Jacobys dramatischer Moment

Die Lithografie „Plaquage Rugby“ stammt aus einem Olympia-Portfolio, das nach 1924 von der Imprimerie Strasbourgeoise herausgegeben wurde und die besondere Bildwirkung seiner Sportdarstellungen illustriert. Während die olympische Ikonografie zuvor von statischen Darstellungen geprägt war, zeigte Jacoby Sportler in Aktion. Seine Fähigkeit, die Dynamik, Bewegung und Ästhetik des Sports einzufangen, begründete Jacobys internationalen Erfolg in der Ikonografie des Sports.

Der 1891 in Hollerich geborene Jean Jacoby ließ sich an der Städtischen Kunstgewerbeschule in Straßburg zum Zeichenlehrer ausbilden. Zwischen 1912 und 1918 unterrichtete er an der Lewin-Funcke-Schule in Berlin. Daneben entwickelte Jacoby seine Begeisterung für den Sport und vertiefte sein Interesse an der Darstellung des menschlichen Körpers in Bewegung. Jacoby nutzte verschiedene Medien und Stile für seine Sportdarstellungen; seine erste Olympiamedaille gewann er für Gemälde im realistischen Stil.
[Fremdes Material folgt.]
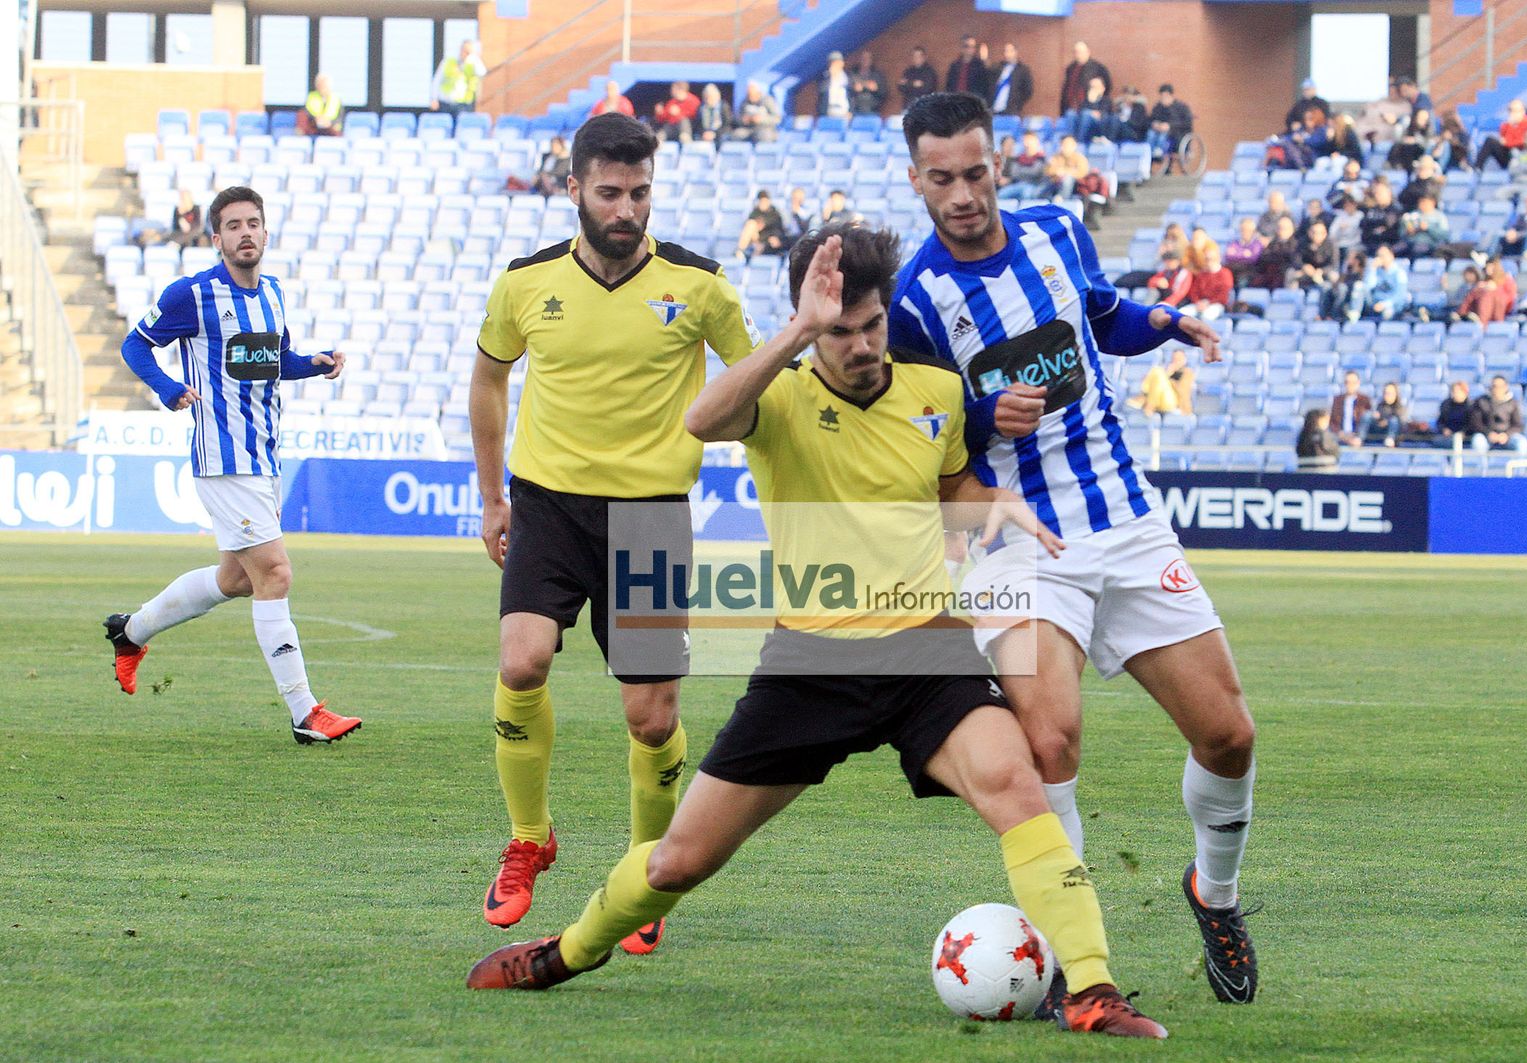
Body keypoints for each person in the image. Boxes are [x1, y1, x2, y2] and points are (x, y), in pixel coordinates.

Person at [467, 224, 1169, 1041]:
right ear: (810, 326)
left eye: (871, 324)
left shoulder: (935, 393)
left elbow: (952, 490)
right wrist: (798, 332)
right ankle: (570, 949)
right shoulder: (779, 399)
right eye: (840, 331)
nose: (863, 344)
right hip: (809, 664)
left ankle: (1091, 987)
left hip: (927, 653)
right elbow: (701, 418)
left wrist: (994, 507)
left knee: (1017, 784)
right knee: (676, 862)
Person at [886, 92, 1259, 1009]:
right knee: (1049, 736)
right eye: (943, 178)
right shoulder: (914, 300)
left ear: (997, 163)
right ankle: (1070, 957)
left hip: (1124, 518)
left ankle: (1214, 893)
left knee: (1229, 734)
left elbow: (1102, 316)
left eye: (976, 172)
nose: (964, 193)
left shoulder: (1057, 229)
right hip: (1018, 537)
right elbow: (918, 430)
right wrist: (979, 415)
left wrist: (1164, 322)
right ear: (916, 180)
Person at [468, 113, 760, 939]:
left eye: (639, 192)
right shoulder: (525, 284)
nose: (626, 208)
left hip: (651, 517)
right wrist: (494, 498)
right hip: (547, 506)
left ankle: (646, 870)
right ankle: (530, 838)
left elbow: (754, 383)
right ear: (573, 191)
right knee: (521, 661)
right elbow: (488, 382)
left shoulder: (700, 285)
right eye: (609, 192)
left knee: (652, 719)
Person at [107, 185, 356, 746]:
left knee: (236, 579)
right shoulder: (191, 295)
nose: (246, 233)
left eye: (254, 223)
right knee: (275, 572)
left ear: (265, 233)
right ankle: (304, 711)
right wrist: (169, 389)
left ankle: (131, 632)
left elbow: (271, 363)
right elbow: (134, 346)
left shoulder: (271, 294)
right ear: (216, 238)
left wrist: (311, 364)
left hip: (263, 454)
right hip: (222, 456)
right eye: (234, 226)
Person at [1469, 376, 1527, 454]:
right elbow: (1476, 423)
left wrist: (1506, 435)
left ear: (1505, 387)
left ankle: (1519, 466)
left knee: (1521, 442)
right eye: (1494, 386)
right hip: (1486, 435)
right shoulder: (1481, 402)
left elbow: (1517, 425)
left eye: (1499, 387)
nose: (1496, 389)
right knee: (1478, 441)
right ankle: (1481, 466)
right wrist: (1488, 433)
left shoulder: (1513, 403)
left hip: (1507, 436)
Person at [430, 38, 486, 117]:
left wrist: (474, 57)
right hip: (445, 103)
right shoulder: (449, 61)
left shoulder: (473, 63)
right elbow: (437, 80)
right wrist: (434, 98)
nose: (466, 53)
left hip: (463, 105)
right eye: (465, 50)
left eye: (468, 51)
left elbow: (482, 73)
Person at [1127, 349, 1195, 414]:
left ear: (1184, 360)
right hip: (1160, 400)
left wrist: (1168, 378)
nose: (1176, 361)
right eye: (1174, 359)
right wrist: (1167, 374)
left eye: (1179, 359)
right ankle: (1149, 404)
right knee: (1157, 370)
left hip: (1174, 403)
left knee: (1158, 372)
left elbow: (1183, 392)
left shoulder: (1187, 373)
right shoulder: (1166, 371)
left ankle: (1146, 403)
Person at [1058, 40, 1109, 115]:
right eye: (1076, 52)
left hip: (1089, 107)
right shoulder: (1070, 68)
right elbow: (1067, 87)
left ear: (1088, 52)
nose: (1078, 55)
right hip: (1070, 106)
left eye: (1081, 52)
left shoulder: (1098, 68)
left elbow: (1107, 86)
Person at [1146, 83, 1193, 161]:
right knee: (1150, 134)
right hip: (1158, 131)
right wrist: (1155, 124)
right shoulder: (1158, 107)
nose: (1164, 98)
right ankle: (1150, 153)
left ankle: (1160, 151)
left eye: (1166, 96)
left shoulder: (1181, 107)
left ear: (1171, 95)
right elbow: (1151, 119)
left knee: (1164, 135)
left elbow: (1187, 122)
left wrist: (1170, 126)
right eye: (1162, 96)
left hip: (1176, 133)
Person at [997, 131, 1049, 201]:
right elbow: (1014, 173)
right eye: (1025, 140)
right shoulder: (1019, 157)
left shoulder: (1041, 158)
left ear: (1036, 141)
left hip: (1033, 185)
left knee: (1026, 194)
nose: (1027, 143)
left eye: (1029, 140)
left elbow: (1035, 172)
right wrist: (1028, 170)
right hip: (1018, 184)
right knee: (1002, 194)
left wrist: (1022, 170)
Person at [1363, 244, 1410, 320]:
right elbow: (1368, 287)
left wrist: (1384, 305)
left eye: (1383, 255)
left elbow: (1400, 295)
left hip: (1391, 306)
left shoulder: (1400, 273)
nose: (1381, 258)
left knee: (1387, 313)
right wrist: (1372, 269)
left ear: (1391, 256)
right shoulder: (1375, 272)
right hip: (1375, 304)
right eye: (1379, 256)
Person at [1186, 246, 1234, 320]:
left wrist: (1208, 302)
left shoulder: (1225, 273)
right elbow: (1193, 291)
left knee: (1207, 316)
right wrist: (1197, 302)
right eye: (1206, 259)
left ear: (1218, 259)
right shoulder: (1201, 274)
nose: (1208, 262)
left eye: (1211, 259)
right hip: (1198, 304)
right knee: (1182, 314)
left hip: (1216, 304)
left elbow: (1224, 294)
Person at [1395, 194, 1448, 259]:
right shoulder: (1412, 215)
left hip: (1430, 244)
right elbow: (1401, 233)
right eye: (1420, 202)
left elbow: (1444, 235)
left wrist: (1428, 228)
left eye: (1425, 202)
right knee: (1396, 249)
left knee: (1418, 250)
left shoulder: (1439, 217)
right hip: (1410, 242)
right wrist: (1408, 231)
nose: (1422, 204)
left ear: (1432, 202)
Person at [1253, 216, 1299, 290]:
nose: (1282, 231)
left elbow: (1294, 261)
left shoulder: (1296, 244)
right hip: (1269, 273)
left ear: (1292, 229)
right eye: (1280, 228)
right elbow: (1264, 258)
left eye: (1285, 228)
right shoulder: (1273, 243)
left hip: (1284, 274)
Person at [736, 189, 785, 258]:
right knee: (751, 224)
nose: (763, 204)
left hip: (769, 241)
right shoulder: (755, 212)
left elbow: (779, 230)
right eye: (761, 201)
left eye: (764, 201)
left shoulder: (775, 214)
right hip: (756, 240)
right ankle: (740, 250)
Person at [989, 42, 1034, 117]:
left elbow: (1028, 91)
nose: (1007, 54)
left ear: (1016, 52)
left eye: (1010, 51)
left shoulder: (1023, 70)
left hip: (1012, 111)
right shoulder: (998, 67)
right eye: (1006, 51)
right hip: (995, 110)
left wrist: (1017, 104)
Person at [1322, 248, 1367, 321]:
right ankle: (1324, 315)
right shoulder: (1346, 270)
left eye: (1350, 258)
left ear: (1357, 260)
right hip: (1347, 297)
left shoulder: (1364, 270)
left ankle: (1353, 314)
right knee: (1329, 287)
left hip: (1361, 299)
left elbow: (1366, 286)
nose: (1347, 260)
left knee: (1357, 287)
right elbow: (1340, 283)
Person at [1330, 370, 1373, 445]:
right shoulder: (1337, 400)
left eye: (1353, 383)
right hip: (1340, 436)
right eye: (1347, 382)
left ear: (1358, 383)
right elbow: (1332, 421)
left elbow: (1367, 421)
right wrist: (1340, 433)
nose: (1350, 385)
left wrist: (1357, 435)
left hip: (1357, 436)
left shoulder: (1364, 400)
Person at [1224, 217, 1265, 287]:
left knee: (1243, 281)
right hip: (1233, 269)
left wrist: (1237, 253)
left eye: (1248, 230)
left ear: (1253, 231)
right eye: (1243, 229)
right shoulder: (1234, 243)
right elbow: (1228, 256)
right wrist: (1244, 253)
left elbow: (1253, 258)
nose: (1245, 232)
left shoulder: (1257, 244)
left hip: (1248, 271)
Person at [298, 73, 342, 137]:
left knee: (336, 130)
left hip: (330, 129)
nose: (322, 87)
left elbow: (340, 118)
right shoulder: (311, 97)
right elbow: (306, 112)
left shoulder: (336, 99)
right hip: (314, 127)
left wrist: (329, 122)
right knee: (301, 115)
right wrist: (315, 119)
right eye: (320, 85)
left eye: (324, 85)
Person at [1365, 382, 1406, 447]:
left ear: (1396, 394)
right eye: (1385, 393)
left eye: (1389, 393)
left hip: (1395, 435)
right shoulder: (1379, 406)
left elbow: (1401, 423)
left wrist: (1387, 421)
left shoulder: (1401, 408)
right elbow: (1379, 421)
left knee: (1393, 420)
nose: (1386, 395)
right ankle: (1360, 439)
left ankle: (1390, 440)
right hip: (1380, 431)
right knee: (1367, 415)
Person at [899, 46, 939, 110]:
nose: (916, 58)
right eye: (914, 56)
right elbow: (901, 87)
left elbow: (927, 89)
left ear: (924, 57)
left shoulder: (930, 72)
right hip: (908, 106)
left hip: (924, 107)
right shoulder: (908, 71)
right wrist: (913, 84)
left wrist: (908, 84)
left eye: (919, 56)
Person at [1435, 379, 1474, 445]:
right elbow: (1440, 421)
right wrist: (1444, 429)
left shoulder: (1471, 406)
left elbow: (1472, 424)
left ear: (1465, 392)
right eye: (1453, 391)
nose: (1454, 394)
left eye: (1457, 391)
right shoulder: (1446, 404)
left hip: (1466, 436)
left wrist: (1463, 433)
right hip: (1448, 435)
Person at [848, 51, 887, 115]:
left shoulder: (877, 75)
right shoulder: (852, 73)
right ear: (859, 60)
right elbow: (845, 90)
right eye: (863, 59)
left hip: (873, 110)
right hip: (855, 109)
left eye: (868, 58)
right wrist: (853, 88)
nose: (865, 61)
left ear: (871, 60)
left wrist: (876, 89)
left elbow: (884, 92)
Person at [817, 50, 851, 118]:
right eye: (832, 63)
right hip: (828, 110)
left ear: (842, 63)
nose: (835, 65)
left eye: (837, 62)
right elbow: (821, 90)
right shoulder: (824, 76)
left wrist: (850, 111)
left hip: (843, 110)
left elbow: (851, 95)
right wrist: (831, 76)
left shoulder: (846, 77)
Danach spezialisierte er sich auf Zeichnungen. In den 1920er Jahren arbeitete er als künstlerischer Berater für die Imprimerie Strasbourgeoise und begann, seine eigenen Werke druckgrafisch zu vervielfältigen.

„Plaquage Rugby“ ist ein hervorragendes Beispiel für Jacobys Ikonografie des Sports: Es zeigt zwei Rugbyspieler beim sogenannten Tackle – einem Schlüsselmoment des Spiels, der aufgrund seiner technischen Präzision, strengen Sicherheitsregeln und hohen physischen sowie mentalen Anforderungen an die Spieler besondere strategische Bedeutung hat. Tackles dienen dazu, den Raum des gegnerischen Teams einzuschränken und die Dynamik zu verändern. Jacoby schildert den Augenblick des Angriffs, bei dem sich der Tackler tief positioniert, den Gegenspieler mit der Schulter aufhält und seine Arme um dessen Hüften schlingt. Es ist dieser dramatische Moment, den Jacoby festhält, wodurch er nicht nur die erhebliche körperliche Leistung, sondern auch den Charakter und die mentalen Anforderungen des Rugbysports widerspiegelt.
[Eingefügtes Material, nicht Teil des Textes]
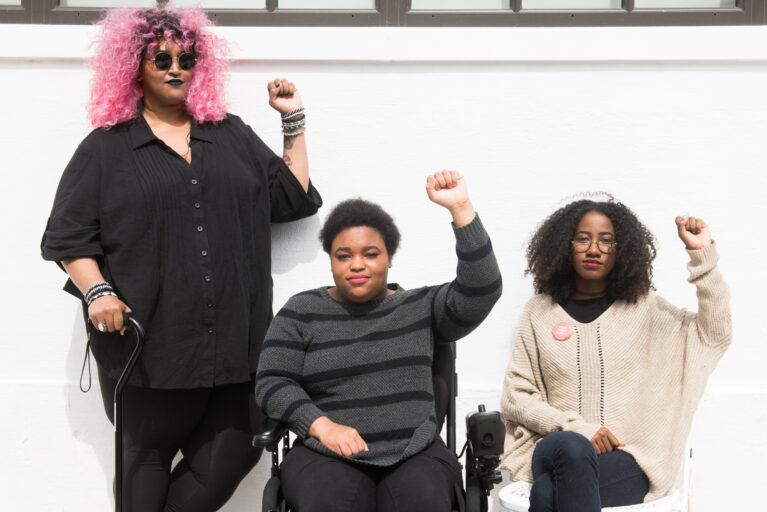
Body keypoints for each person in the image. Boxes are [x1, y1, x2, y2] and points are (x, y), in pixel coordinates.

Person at [40, 5, 321, 512]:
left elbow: (291, 198)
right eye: (161, 58)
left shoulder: (231, 134)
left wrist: (292, 120)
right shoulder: (106, 149)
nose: (176, 68)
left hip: (236, 345)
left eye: (187, 58)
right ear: (133, 66)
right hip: (148, 348)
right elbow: (68, 236)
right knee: (143, 464)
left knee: (236, 452)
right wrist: (97, 291)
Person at [255, 170, 502, 512]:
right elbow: (272, 381)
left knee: (423, 501)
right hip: (325, 453)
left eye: (370, 254)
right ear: (331, 261)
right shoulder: (302, 311)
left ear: (389, 258)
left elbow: (482, 289)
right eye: (343, 255)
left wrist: (460, 209)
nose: (357, 265)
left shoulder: (421, 307)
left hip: (414, 451)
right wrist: (321, 426)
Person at [499, 197, 731, 511]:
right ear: (565, 246)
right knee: (570, 447)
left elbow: (715, 333)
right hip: (555, 446)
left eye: (606, 241)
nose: (594, 249)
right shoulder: (539, 312)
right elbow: (517, 396)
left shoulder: (647, 309)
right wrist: (576, 428)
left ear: (622, 250)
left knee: (546, 493)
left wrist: (703, 258)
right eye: (583, 239)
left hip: (627, 459)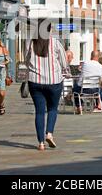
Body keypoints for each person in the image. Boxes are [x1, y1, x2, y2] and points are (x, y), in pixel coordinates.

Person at [25, 19, 70, 151]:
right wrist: (65, 72)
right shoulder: (55, 43)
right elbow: (64, 61)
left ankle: (41, 143)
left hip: (35, 81)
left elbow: (26, 60)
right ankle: (49, 133)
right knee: (52, 109)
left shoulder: (30, 43)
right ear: (49, 29)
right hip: (54, 81)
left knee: (39, 112)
Linienzeichnung, Schraffur und Schattierung der Lithografie tragen die Spuren einer Kohlezeichnung. Jacoby skizziert die Szene in wenigen kraftvollen Linien mit starken dramatischen Effekten. Die dunkelsten, kraftvollsten Linien konzentrieren sich auf den Kontaktpunkt der Schulter – dem Epizentrum der Energie und emotionalen Kraft. Der noch aufrechte Spieler mit dem Ball ist in Schraffuren in verschiedenen Richtungen und Schattierungen gezeichnet, während alle Striche des Angreifers in dieselbe Richtung verlaufen und dessen schnelle, kraftvolle Bewegung unterstreichen.

Nach seinen Erfolgen bei der Pariser Olympiade arbeitete Jacoby als Zeichenstift-Reporter für den Berliner Ullstein Verlag. Nach dem Ende der Inflation ging es aufwärts in der Hauptstadt. Berlin hatte ein Flair von großer Welt und war Zentrum für Fortschritte in Technik und neuen Massenmedien. Jacoby war Bildredakteur und lieferte zahlreiche Zeichnungen zu Sport, aber auch zum technischen Fortschritt in Luftfahrt und Automobil – Motive, die seine Faszination für Geschwindigkeit, dem zentralen Thema der 1920er Jahre, widerspiegelten.

Erschienen in Die Warte, 4. Juli 2024.